Aragorn then gently removed the soft leather shirt that Frodo was wearing under the mail. We all clustered round him, curious to see how well the Mithril coat had protected him from the Orc spear.

I barely noticed the bruises, which covered his chest and side; for now I could see it plainly - the Ring!

I had wanted so much to look at it again; ever since that one glimpse I had been granted at Rivendell. It was a beautiful thing; yet I could not say why, for it appeared but a plain gold circlet. The rings I wore were finer by far to look upon; but this was unique, this was different. It seemed to me the fairest thing ever wrought upon Arda since the dawning of the sun. And they planned to cast it in the fire!

If Aragorn were to come to Minas Tirith, with such a weapon to use against the Enemy, even my father would welcome him gladly. A sword reforged was not token enough to give Isildur's heir the winged crown. However, the Ring was a different matter entirely! All of Gondor would welcome him.

I smiled to myself as I thought of Faramir. My brother was forever dreaming of the return of the King, when the White Tree would blossom again. He is such a dreamer, my little brother, for how could a dead tree come back to life? He so badly wanted this errand, but our father appeared relieved when I begged it instead. He feared Elves and old legends might turn Faramir's head and wisely trusted my steadier judgement instead.

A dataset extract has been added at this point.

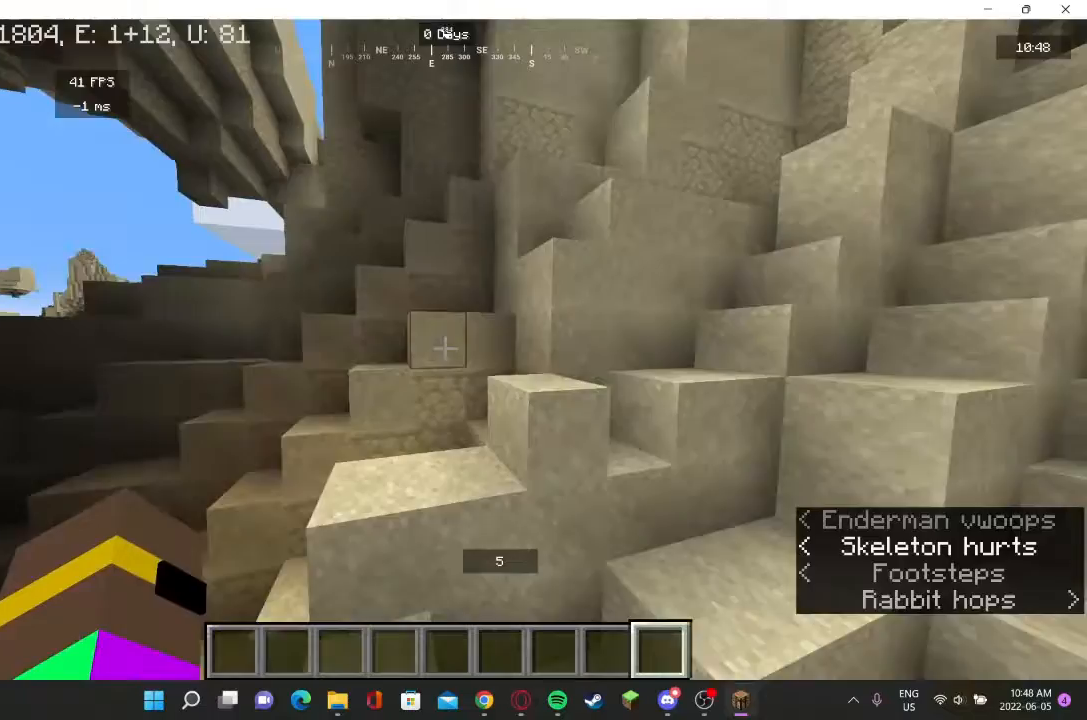
{"keys": ["w"], "mouse": [], "events": [[267, "w", "down"]]}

Yet, Aragorn appeared oblivious to the precious heirloom, seemingly focussing his attentions entirely on Frodo's bruised ribs. The man was a fool, the Ring was within his grasp and he did not take it. Frodo would yield it willingly; for had he not said it belonged to Aragorn before the whole council?

Aragorn reached out his hand. For a moment, I thought the sight of the Ring again, had brought him to his senses. He could use it to save all of us. But no, he merely patted Frodo's shoulder and moved away from him.

He then called for water and his eyes suddenly met mine. For a moment, I feared he could see into my soul, for suddenly his gaze hardened and became stern and cold. I never could quite fathom the man; he could be warm and gentle one moment, unyielding as granite the next. He looked so like my father, then, with the same disconcerting way of seeing into the hearts of men. I shivered, despite the now merrily blazing fire and my thick cloak.

"Help the others prepare food!" Aragorn said abruptly. "We must leave here before sunset."

Again he was ordering me, as if I were already one of his subjects! He cast some athelas leaves in the water Legolas brought.

Our would be king then knelt in front of Frodo to bathe his wounds, blocking my view of the Ring by so doing.

The sweet scent of athelas filled the dell and the others were refreshed by it. My heart remained heavy, though, for I could think of nothing save the Ring. From that day forward, it haunted my thoughts.

A/N The idea for this ficlet has been in my head for a long time, but only last night did it come to me how I might write it. I doubt I will return to Boromir as Aragorn and Faramir appeal to me more, though I shall, no doubt further polish and revise this as I do all my stories. The dialogue in italics is taken directly from Tolkien's book.

I hope to return to "A Time to Reap" within the week, all being well.

This story also appears on my LJ together with the myth that inspired both Tolkien's book and Wagner's opera's.